▶ _TASK INSTRUCTIONS_: Copy the passage of the knitting blog entry word for word, starting with "While I Was" and going on through "in my mouth.".

▶ _PASSAGE_:

::::

Let's get this bit out of the way first.
It’s been more than a month since I’ve written because the tiny black dog (see illustration) who almost always trots along behind me got out in front, teeth bared in an unambiguous snarl, and backed me into a corner.
It happens. It’s been happening for years. I was overdue. And now I seem to have put the little nipper back in his place, at least for the time being. And while I’m terribly sorry not to have been in touch, and I've missed you intensely. But better silence out of me than grouching. Trust me. Where I grouch, no grass grows.
While I Was Out
It was for the best that just when I was most inclined to hide under the bed with a copy of Sartre, scribbling you said it, brother and oh, mais oui in the margins, I had promised to leave the apartment and mix with knitters.
And oh, Sweet Nancy Bush, have I ever been mixing. I should have KITCHEN AID stamped on my forehead and a dough hook stuck in my mouth.
I mixed close to home, teaching three classes on home turf at Loopy Yarns. And then I mixed far, far from home in Washington, at Renaissance Yarns (Kent), Paradise Fibers (Spokane), and an all-male knitting retreat in a decommissoned convent.
There’s no way I’m going to try to cram all of it into a single entry. I know I’ll run out of energy halfway through and wind up back under the bed listening to a bootleg of Diamanda Galas/Fiona Apple mash-ups.
The only thing is to rummage about in the filigreed bonbon box of memory and proffer random sweet bits to you as I grab them.
Crochet for Mixed Marriages
The genius behind my trip west was Brian Kohler, who works at (and designs for) Skacel, Inc.–the nice people who have grown spoiled and indolent on all the money I spend on Addi knitting needles.
Brian is doubtless familiar to some of you as That Guy Who is Knitting Seven Pairs of Socks at One Time on Two Circular Needles, because he is in fact knitting seven pairs of socks at one time on two circular needles. You can read about it here.

::::

▶ _SUPPLIED MATERIAL_:
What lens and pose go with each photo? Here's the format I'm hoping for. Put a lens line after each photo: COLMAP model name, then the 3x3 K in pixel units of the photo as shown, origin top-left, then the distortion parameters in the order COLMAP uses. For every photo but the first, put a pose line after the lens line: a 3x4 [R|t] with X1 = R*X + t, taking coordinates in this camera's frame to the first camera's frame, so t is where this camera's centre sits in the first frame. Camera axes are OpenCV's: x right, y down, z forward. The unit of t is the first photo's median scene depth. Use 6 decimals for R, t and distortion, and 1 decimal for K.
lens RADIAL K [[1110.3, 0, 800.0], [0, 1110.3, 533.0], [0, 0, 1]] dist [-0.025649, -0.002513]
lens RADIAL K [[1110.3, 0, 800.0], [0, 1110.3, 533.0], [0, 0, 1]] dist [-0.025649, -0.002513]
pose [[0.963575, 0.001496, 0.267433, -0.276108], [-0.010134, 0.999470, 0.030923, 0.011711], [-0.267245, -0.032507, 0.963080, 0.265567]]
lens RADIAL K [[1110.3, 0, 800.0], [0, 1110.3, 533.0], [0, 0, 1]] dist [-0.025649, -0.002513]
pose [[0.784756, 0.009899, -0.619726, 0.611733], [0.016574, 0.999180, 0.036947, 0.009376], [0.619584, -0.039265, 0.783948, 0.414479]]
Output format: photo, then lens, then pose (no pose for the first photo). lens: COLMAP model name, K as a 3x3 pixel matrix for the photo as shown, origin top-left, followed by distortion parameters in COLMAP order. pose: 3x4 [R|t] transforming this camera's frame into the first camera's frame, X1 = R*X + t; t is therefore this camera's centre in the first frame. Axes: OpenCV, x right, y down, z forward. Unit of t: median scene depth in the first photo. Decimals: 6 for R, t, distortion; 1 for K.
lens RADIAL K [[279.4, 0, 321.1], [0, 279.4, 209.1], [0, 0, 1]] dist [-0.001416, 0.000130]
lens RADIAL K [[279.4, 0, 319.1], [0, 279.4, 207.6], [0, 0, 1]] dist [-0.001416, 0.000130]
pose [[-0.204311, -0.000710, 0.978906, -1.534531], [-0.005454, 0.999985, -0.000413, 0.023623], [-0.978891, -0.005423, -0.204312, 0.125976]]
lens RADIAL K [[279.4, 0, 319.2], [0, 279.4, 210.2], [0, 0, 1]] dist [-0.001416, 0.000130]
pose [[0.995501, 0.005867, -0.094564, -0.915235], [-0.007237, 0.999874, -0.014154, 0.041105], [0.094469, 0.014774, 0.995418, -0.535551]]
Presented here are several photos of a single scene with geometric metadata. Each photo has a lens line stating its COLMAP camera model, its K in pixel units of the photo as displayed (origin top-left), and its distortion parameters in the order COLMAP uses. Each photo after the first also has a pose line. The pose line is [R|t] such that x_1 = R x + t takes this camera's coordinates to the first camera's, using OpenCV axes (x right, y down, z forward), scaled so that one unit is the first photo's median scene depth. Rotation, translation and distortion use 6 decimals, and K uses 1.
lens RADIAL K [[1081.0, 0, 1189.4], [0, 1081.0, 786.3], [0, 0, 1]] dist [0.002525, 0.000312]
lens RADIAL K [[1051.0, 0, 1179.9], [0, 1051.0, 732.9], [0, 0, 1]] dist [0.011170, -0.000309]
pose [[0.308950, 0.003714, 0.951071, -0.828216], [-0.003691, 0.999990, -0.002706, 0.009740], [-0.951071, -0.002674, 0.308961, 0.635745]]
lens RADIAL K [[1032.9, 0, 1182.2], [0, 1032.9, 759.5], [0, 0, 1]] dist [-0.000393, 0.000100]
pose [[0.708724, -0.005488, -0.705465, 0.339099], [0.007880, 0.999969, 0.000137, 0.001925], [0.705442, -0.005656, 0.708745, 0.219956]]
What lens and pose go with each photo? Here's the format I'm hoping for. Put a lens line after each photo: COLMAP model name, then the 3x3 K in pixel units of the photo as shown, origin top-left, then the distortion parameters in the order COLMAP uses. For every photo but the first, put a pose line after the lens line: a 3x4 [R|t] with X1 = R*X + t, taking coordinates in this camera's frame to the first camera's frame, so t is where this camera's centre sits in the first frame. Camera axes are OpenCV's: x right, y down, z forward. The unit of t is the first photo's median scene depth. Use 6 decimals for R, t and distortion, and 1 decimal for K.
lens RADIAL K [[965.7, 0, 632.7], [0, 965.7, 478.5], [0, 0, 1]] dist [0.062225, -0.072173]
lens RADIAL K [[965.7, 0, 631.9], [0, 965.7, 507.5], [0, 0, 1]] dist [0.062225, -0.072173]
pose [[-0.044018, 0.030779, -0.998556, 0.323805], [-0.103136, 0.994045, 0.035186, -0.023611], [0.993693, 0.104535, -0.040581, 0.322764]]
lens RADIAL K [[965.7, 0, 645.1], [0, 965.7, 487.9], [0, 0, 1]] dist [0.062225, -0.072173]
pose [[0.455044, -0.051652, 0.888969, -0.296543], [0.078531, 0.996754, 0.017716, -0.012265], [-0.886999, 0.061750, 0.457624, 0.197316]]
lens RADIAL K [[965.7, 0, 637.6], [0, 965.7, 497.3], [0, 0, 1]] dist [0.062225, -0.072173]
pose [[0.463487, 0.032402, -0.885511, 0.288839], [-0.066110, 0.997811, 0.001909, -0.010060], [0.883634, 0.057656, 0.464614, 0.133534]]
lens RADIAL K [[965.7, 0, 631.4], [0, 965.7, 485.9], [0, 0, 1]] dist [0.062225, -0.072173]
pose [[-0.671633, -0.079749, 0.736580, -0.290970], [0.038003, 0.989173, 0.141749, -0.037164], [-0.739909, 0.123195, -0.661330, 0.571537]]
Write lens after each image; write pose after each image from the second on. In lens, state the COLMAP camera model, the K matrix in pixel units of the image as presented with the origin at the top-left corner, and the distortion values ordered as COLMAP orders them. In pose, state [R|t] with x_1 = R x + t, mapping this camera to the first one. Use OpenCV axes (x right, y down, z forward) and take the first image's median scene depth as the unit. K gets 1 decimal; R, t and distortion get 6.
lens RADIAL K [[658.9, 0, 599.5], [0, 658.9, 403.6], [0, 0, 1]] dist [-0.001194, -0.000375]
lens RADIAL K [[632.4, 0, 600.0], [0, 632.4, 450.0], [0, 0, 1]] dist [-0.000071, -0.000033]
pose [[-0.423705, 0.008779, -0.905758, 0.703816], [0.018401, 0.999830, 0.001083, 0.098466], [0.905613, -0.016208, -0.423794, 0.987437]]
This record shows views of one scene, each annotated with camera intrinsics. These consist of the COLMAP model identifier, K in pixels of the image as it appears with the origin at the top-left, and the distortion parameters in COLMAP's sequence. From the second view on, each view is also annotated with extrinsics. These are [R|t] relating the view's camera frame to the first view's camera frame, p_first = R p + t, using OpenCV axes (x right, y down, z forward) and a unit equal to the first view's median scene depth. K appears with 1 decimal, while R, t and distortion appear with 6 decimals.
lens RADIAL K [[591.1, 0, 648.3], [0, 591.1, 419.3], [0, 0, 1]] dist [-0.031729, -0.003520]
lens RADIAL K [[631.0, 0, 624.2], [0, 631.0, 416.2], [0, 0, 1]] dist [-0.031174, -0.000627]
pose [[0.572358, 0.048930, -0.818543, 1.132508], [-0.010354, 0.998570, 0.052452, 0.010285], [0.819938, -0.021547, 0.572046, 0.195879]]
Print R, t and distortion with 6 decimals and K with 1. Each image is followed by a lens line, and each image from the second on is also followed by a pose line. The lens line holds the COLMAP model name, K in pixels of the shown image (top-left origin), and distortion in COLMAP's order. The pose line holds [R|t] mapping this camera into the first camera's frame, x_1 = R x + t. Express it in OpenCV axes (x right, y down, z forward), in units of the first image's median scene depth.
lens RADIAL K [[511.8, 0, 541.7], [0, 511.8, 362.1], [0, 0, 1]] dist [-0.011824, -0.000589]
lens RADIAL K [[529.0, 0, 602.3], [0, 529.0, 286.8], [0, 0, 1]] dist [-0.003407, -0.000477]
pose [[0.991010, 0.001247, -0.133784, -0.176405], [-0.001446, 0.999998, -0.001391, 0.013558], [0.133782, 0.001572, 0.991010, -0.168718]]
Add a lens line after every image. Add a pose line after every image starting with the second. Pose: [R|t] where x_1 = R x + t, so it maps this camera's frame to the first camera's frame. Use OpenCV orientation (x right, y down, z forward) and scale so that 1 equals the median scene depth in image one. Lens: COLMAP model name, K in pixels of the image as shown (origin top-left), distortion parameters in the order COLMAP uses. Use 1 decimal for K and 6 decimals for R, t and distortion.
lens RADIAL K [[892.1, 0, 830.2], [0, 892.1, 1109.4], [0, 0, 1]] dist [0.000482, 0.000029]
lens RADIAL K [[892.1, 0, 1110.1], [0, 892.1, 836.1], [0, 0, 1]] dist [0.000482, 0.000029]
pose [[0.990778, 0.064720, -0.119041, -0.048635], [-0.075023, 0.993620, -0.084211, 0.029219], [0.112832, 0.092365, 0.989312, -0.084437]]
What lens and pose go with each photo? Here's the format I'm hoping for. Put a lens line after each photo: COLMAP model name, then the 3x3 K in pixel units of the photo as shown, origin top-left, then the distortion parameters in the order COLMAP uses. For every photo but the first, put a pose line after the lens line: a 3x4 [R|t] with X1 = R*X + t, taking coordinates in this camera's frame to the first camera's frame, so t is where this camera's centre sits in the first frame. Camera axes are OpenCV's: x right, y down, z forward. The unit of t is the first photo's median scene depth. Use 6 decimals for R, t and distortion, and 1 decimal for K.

::::

▶ _OUTPUT OF THE EXERCISE_:
While I Was Out
It was for the best that just when I was most inclined to hide under the bed with a copy of Sartre, scribbling you said it, brother and oh, mais oui in the margins, I had promised to leave the apartment and mix with knitters.
And oh, Sweet Nancy Bush, have I ever been mixing. I should have KITCHEN AID stamped on my forehead and a dough hook stuck in my mouth.